The takeaway
YieldMax MSTR Short Option Income Strategy ETF shows a pronounced seasonal pattern over 1 years of data — strongest in November (+28.0%) and softest in April (−15.5%).
Right now
In July, the fund has fallen 0% of years, averaging −7.5%, roughly 9.6 pts behind the S&P 500.
The full picture
YieldMax MSTR Short Option Income Strategy ETF's most dependable month has been November, higher in 1 of 1 years; April has been its least reliable, up just 0% of the time.
| Year | Jan | Feb | Mar | Apr | May | Jun | Jul | Aug | Sep | Oct | Nov | Dec |
|---|---|---|---|---|---|---|---|---|---|---|---|---|
| Win rate % | — | — | ||||||||||
| Median return % | — | — | ||||||||||
| 2025 | — | — |
Month by month
The fund's clearest edge over the S&P 500 lands in November (+25.6 pts); it has trailed the market most in April (−17.1 pts).
“vs S&P” is YieldMax MSTR Short Option Income Strategy ETF’s average for a month minus the S&P 500’s average for that same month — isolating YieldMax MSTR Short Option Income Strategy ETF’s own seasonal edge from broad market drift.
Reality check
Not enough recent November history to say whether the pattern still holds.
Figures are the typical (median) November return and how often it rose — the last 1 years versus the last 1(the heatmap’s default window). This verdict stays anchored to that 1-year window even if you zoom the chart, so it never disagrees with the badges above.
In plain English
Dependability is the through-line here. November stands out, higher in all 1 Novembers, but it heads a clutch of months that pull the year reliably upward.
Its average (+28.0%) and median (+28.0%) land within a hair of each other — the tell of steady, year-after-year gains rather than one outlier doing the work. It is also the calendar's calmest month, its returns swinging least from year to year (a 0.0% spread), and even its worst November in 1 years lost only 28.0% — the gentlest downside anywhere on its calendar. Crucially, the gain is the fund's own rather than a rising tide's: November has cleared the S&P 500 by +25.6 points above the index. That consistency sets it apart from the field, where the average stock manages November only about 62% of the time.
The strength clusters rather than stands alone — August–December forms a firm stretch that carries much of the year. At the other end of the calendar, April has been the soft spot — the weakest of 3 months that average a loss (−15.5%), and the edge isn't year-round — the fund has trailed the S&P 500 in April, July, and June. Its roughest month on record was a −15.5% April in 2025 — a reminder of how hard even a seasonal name can fall.
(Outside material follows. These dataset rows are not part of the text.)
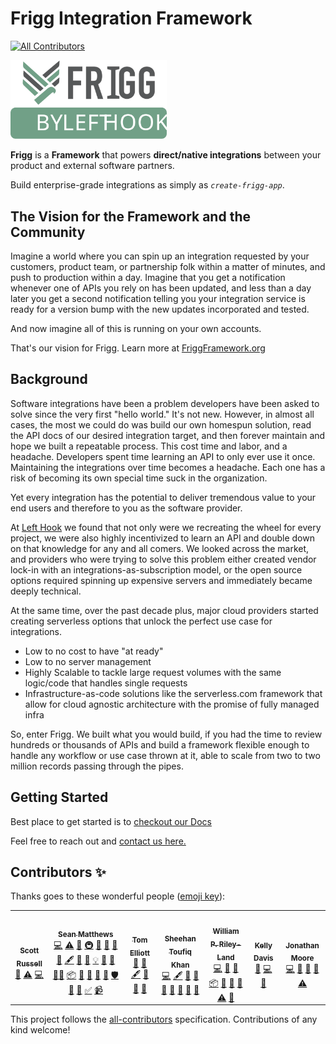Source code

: # Frigg Integration Framework
<!-- ALL-CONTRIBUTORS-BADGE:START - Do not remove or modify this section -->
[![All Contributors](https://img.shields.io/badge/all_contributors-7-orange.svg?style=flat-square)](#contributors-)
<!-- ALL-CONTRIBUTORS-BADGE:END -->

<img src="docs/FriggLogo.svg" style="width:250px">

**Frigg** is a **Framework** that powers **direct/native integrations** between your product and external software partners.

Build enterprise-grade integrations as simply as _`create-frigg-app`_.

## The Vision for the Framework and the Community
Imagine a world where you can spin up an integration requested by your customers, product team, or partnership folk within a matter of minutes, and push to production within a day.
Imagine that you get a notification whenever one of APIs you rely on has been updated, and less than a day later you get a 
second notification telling you your integration service is ready for a version bump with the new updates incorporated and tested.

And now imagine all of this is running on your own accounts.

That's our vision for Frigg. Learn more at <a href="https://friggramework.org/">FriggFramework.org</a>


## Background
Software integrations have been a problem developers have been asked to solve since the very first "hello world." It's not new.
However, in almost all cases, the most we could do was build our own homespun solution, read the API docs of our desired
integration target, and then forever maintain and hope we built a repeatable process. This cost time and labor, and a headache.
Developers spent time learning an API to only ever use it once. Maintaining the integrations over time becomes a headache.
Each one has a risk of becoming its own special time suck in the organization.

Yet every integration has the potential to deliver tremendous value to your end users and therefore to you as the software
provider.

At <a href="https://lefthook.com/">Left Hook</a> we found that not only were we recreating the wheel for every project,
we were also highly incentivized to learn an API and double down on that knowledge for any and all comers. We looked across
the market, and providers who were trying to solve this problem either created vendor lock-in with an integrations-as-subscription
model, or the open source options required spinning up expensive servers and immediately became deeply technical.

At the same time, over the past decade plus, major cloud providers started creating serverless options that unlock the perfect
use case for integrations.

- Low to no cost to have "at ready"
- Low to no server management
- Highly Scalable to tackle large request volumes with the same logic/code that handles single requests
- Infrastructure-as-code solutions like the serverless.com framework that allow for cloud agnostic architecture with the promise of fully managed infra

So, enter Frigg. We built what you would build, if you had the time to review hundreds or thousands of APIs and build a framework
flexible enough to handle any workflow or use case thrown at it, able to scale from two to two million records passing through the pipes.

## Getting Started

Best place to get started is to <a href="https://docs.friggframework.org">checkout our Docs</a>

Feel free to reach out and <a href="https://lefthook.com/#chat">contact us here.</a>

## Contributors ✨

Thanks goes to these wonderful people ([emoji key](https://allcontributors.org/docs/en/emoji-key)):

<!-- ALL-CONTRIBUTORS-LIST:START - Do not remove or modify this section -->
<!-- prettier-ignore-start -->
<!-- markdownlint-disable -->
<table>
  <tr>
    <td align="center"><a href="https://queuetue.com/"><img src="https://avatars.githubusercontent.com/u/4491?v=4?s=100" width="100px;" alt=""/><br /><sub><b>Scott Russell</b></sub></a><br /><a href="https://github.com/friggframework/frigg/commits?author=queuetue" title="Documentation">📖</a> <a href="https://github.com/friggframework/frigg/commits?author=queuetue" title="Tests">⚠️</a> <a href="https://github.com/friggframework/frigg/commits?author=queuetue" title="Code">💻</a></td>
    <td align="center"><a href="https://github.com/seanspeaks"><img src="https://avatars.githubusercontent.com/u/7811325?v=4?s=100" width="100px;" alt=""/><br /><sub><b>Sean Matthews</b></sub></a><br /><a href="https://github.com/friggframework/frigg/commits?author=seanspeaks" title="Code">💻</a> <a href="https://github.com/friggframework/frigg/commits?author=seanspeaks" title="Tests">⚠️</a> <a href="https://github.com/friggframework/frigg/commits?author=seanspeaks" title="Documentation">📖</a> <a href="#infra-seanspeaks" title="Infrastructure (Hosting, Build-Tools, etc)">🚇</a> <a href="#question-seanspeaks" title="Answering Questions">💬</a> <a href="#blog-seanspeaks" title="Blogposts">📝</a> <a href="https://github.com/friggframework/frigg/issues?q=author%3Aseanspeaks" title="Bug reports">🐛</a> <a href="#business-seanspeaks" title="Business development">💼</a> <a href="#content-seanspeaks" title="Content">🖋</a> <a href="#data-seanspeaks" title="Data">🔣</a> <a href="#design-seanspeaks" title="Design">🎨</a> <a href="#example-seanspeaks" title="Examples">💡</a> <a href="#ideas-seanspeaks" title="Ideas, Planning, & Feedback">🤔</a> <a href="#maintenance-seanspeaks" title="Maintenance">🚧</a> <a href="#mentoring-seanspeaks" title="Mentoring">🧑‍🏫</a> <a href="#platform-seanspeaks" title="Packaging/porting to new platform">📦</a> <a href="#plugin-seanspeaks" title="Plugin/utility libraries">🔌</a> <a href="#projectManagement-seanspeaks" title="Project Management">📆</a> <a href="#research-seanspeaks" title="Research">🔬</a> <a href="https://github.com/friggframework/frigg/pulls?q=is%3Apr+reviewed-by%3Aseanspeaks" title="Reviewed Pull Requests">👀</a> <a href="#security-seanspeaks" title="Security">🛡️</a> <a href="#talk-seanspeaks" title="Talks">📢</a> <a href="#tool-seanspeaks" title="Tools">🔧</a> <a href="#tutorial-seanspeaks" title="Tutorials">✅</a> <a href="#video-seanspeaks" title="Videos">📹</a></td>
    <td align="center"><a href="https://www.lefthook.com/"><img src="https://avatars.githubusercontent.com/u/22207033?v=4?s=100" width="100px;" alt=""/><br /><sub><b>Tom Elliott</b></sub></a><br /><a href="#blog-tomlefthook" title="Blogposts">📝</a> <a href="#business-tomlefthook" title="Business development">💼</a> <a href="#content-tomlefthook" title="Content">🖋</a> <a href="#design-tomlefthook" title="Design">🎨</a> <a href="https://github.com/friggframework/frigg/commits?author=tomlefthook" title="Documentation">📖</a> <a href="#ideas-tomlefthook" title="Ideas, Planning, & Feedback">🤔</a></td>
    <td align="center"><a href="https://github.com/sheehantoufiq"><img src="https://avatars.githubusercontent.com/u/931781?v=4?s=100" width="100px;" alt=""/><br /><sub><b>Sheehan Toufiq Khan</b></sub></a><br /><a href="https://github.com/friggframework/frigg/commits?author=sheehantoufiq" title="Code">💻</a> <a href="#content-sheehantoufiq" title="Content">🖋</a> <a href="#data-sheehantoufiq" title="Data">🔣</a> <a href="#design-sheehantoufiq" title="Design">🎨</a> <a href="https://github.com/friggframework/frigg/commits?author=sheehantoufiq" title="Documentation">📖</a> <a href="#ideas-sheehantoufiq" title="Ideas, Planning, & Feedback">🤔</a> <a href="#maintenance-sheehantoufiq" title="Maintenance">🚧</a> <a href="#research-sheehantoufiq" title="Research">🔬</a> <a href="https://github.com/friggframework/frigg/pulls?q=is%3Apr+reviewed-by%3Asheehantoufiq" title="Reviewed Pull Requests">👀</a></td>
    <td align="center"><a href="https://github.com/wprl"><img src="https://avatars.githubusercontent.com/u/692511?v=4?s=100" width="100px;" alt=""/><br /><sub><b>William P. Riley-Land</b></sub></a><br /><a href="https://github.com/friggframework/frigg/commits?author=wprl" title="Code">💻</a> <a href="#data-wprl" title="Data">🔣</a> <a href="#ideas-wprl" title="Ideas, Planning, & Feedback">🤔</a> <a href="#platform-wprl" title="Packaging/porting to new platform">📦</a> <a href="#plugin-wprl" title="Plugin/utility libraries">🔌</a> <a href="#research-wprl" title="Research">🔬</a> <a href="https://github.com/friggframework/frigg/pulls?q=is%3Apr+reviewed-by%3Awprl" title="Reviewed Pull Requests">👀</a> <a href="https://github.com/friggframework/frigg/commits?author=wprl" title="Tests">⚠️</a> <a href="#tool-wprl" title="Tools">🔧</a></td>
    <td align="center"><a href="https://github.com/kad1001"><img src="https://avatars.githubusercontent.com/u/44247515?v=4?s=100" width="100px;" alt=""/><br /><sub><b>Kelly Davis</b></sub></a><br /><a href="https://github.com/friggframework/frigg/issues?q=author%3Akad1001" title="Bug reports">🐛</a> <a href="https://github.com/friggframework/frigg/commits?author=kad1001" title="Code">💻</a> <a href="#plugin-kad1001" title="Plugin/utility libraries">🔌</a></td>
    <td align="center"><a href="https://github.com/JonathanEdMoore"><img src="https://avatars.githubusercontent.com/u/48260787?v=4?s=100" width="100px;" alt=""/><br /><sub><b>Jonathan Moore</b></sub></a><br /><a href="https://github.com/friggframework/frigg/commits?author=JonathanEdMoore" title="Code">💻</a> <a href="#maintenance-JonathanEdMoore" title="Maintenance">🚧</a> <a href="#plugin-JonathanEdMoore" title="Plugin/utility libraries">🔌</a> <a href="https://github.com/friggframework/frigg/pulls?q=is%3Apr+reviewed-by%3AJonathanEdMoore" title="Reviewed Pull Requests">👀</a> <a href="https://github.com/friggframework/frigg/commits?author=JonathanEdMoore" title="Tests">⚠️</a></td>
  </tr>
</table>

<!-- markdownlint-restore -->
<!-- prettier-ignore-end -->

<!-- ALL-CONTRIBUTORS-LIST:END -->

This project follows the [all-contributors](https://github.com/all-contributors/all-contributors) specification. Contributions of any kind welcome!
The takeaway is less about when to buy than what to expect: November aside, the fund's months offer little reliable tilt. With a short 1-year record, the signal is best held loosely.
Short answers on the fund's best month (November), its worst (April), and whether it really trades seasonally.
Yes, to a pronounced degree. Since 2025 its best month (November, +28.0%) has run well ahead of its worst (April, −15.5%) — the heatmap above shows how steady that gap has been year to year.
November has been the strongest, averaging +28.0% and closing higher in its one year on record since 2025.
It's the weakest, averaging −15.5% — historically a soft spot, though it still varies from year to year.
Explore
These names have the strongest July track records on record — a starting point for comparison.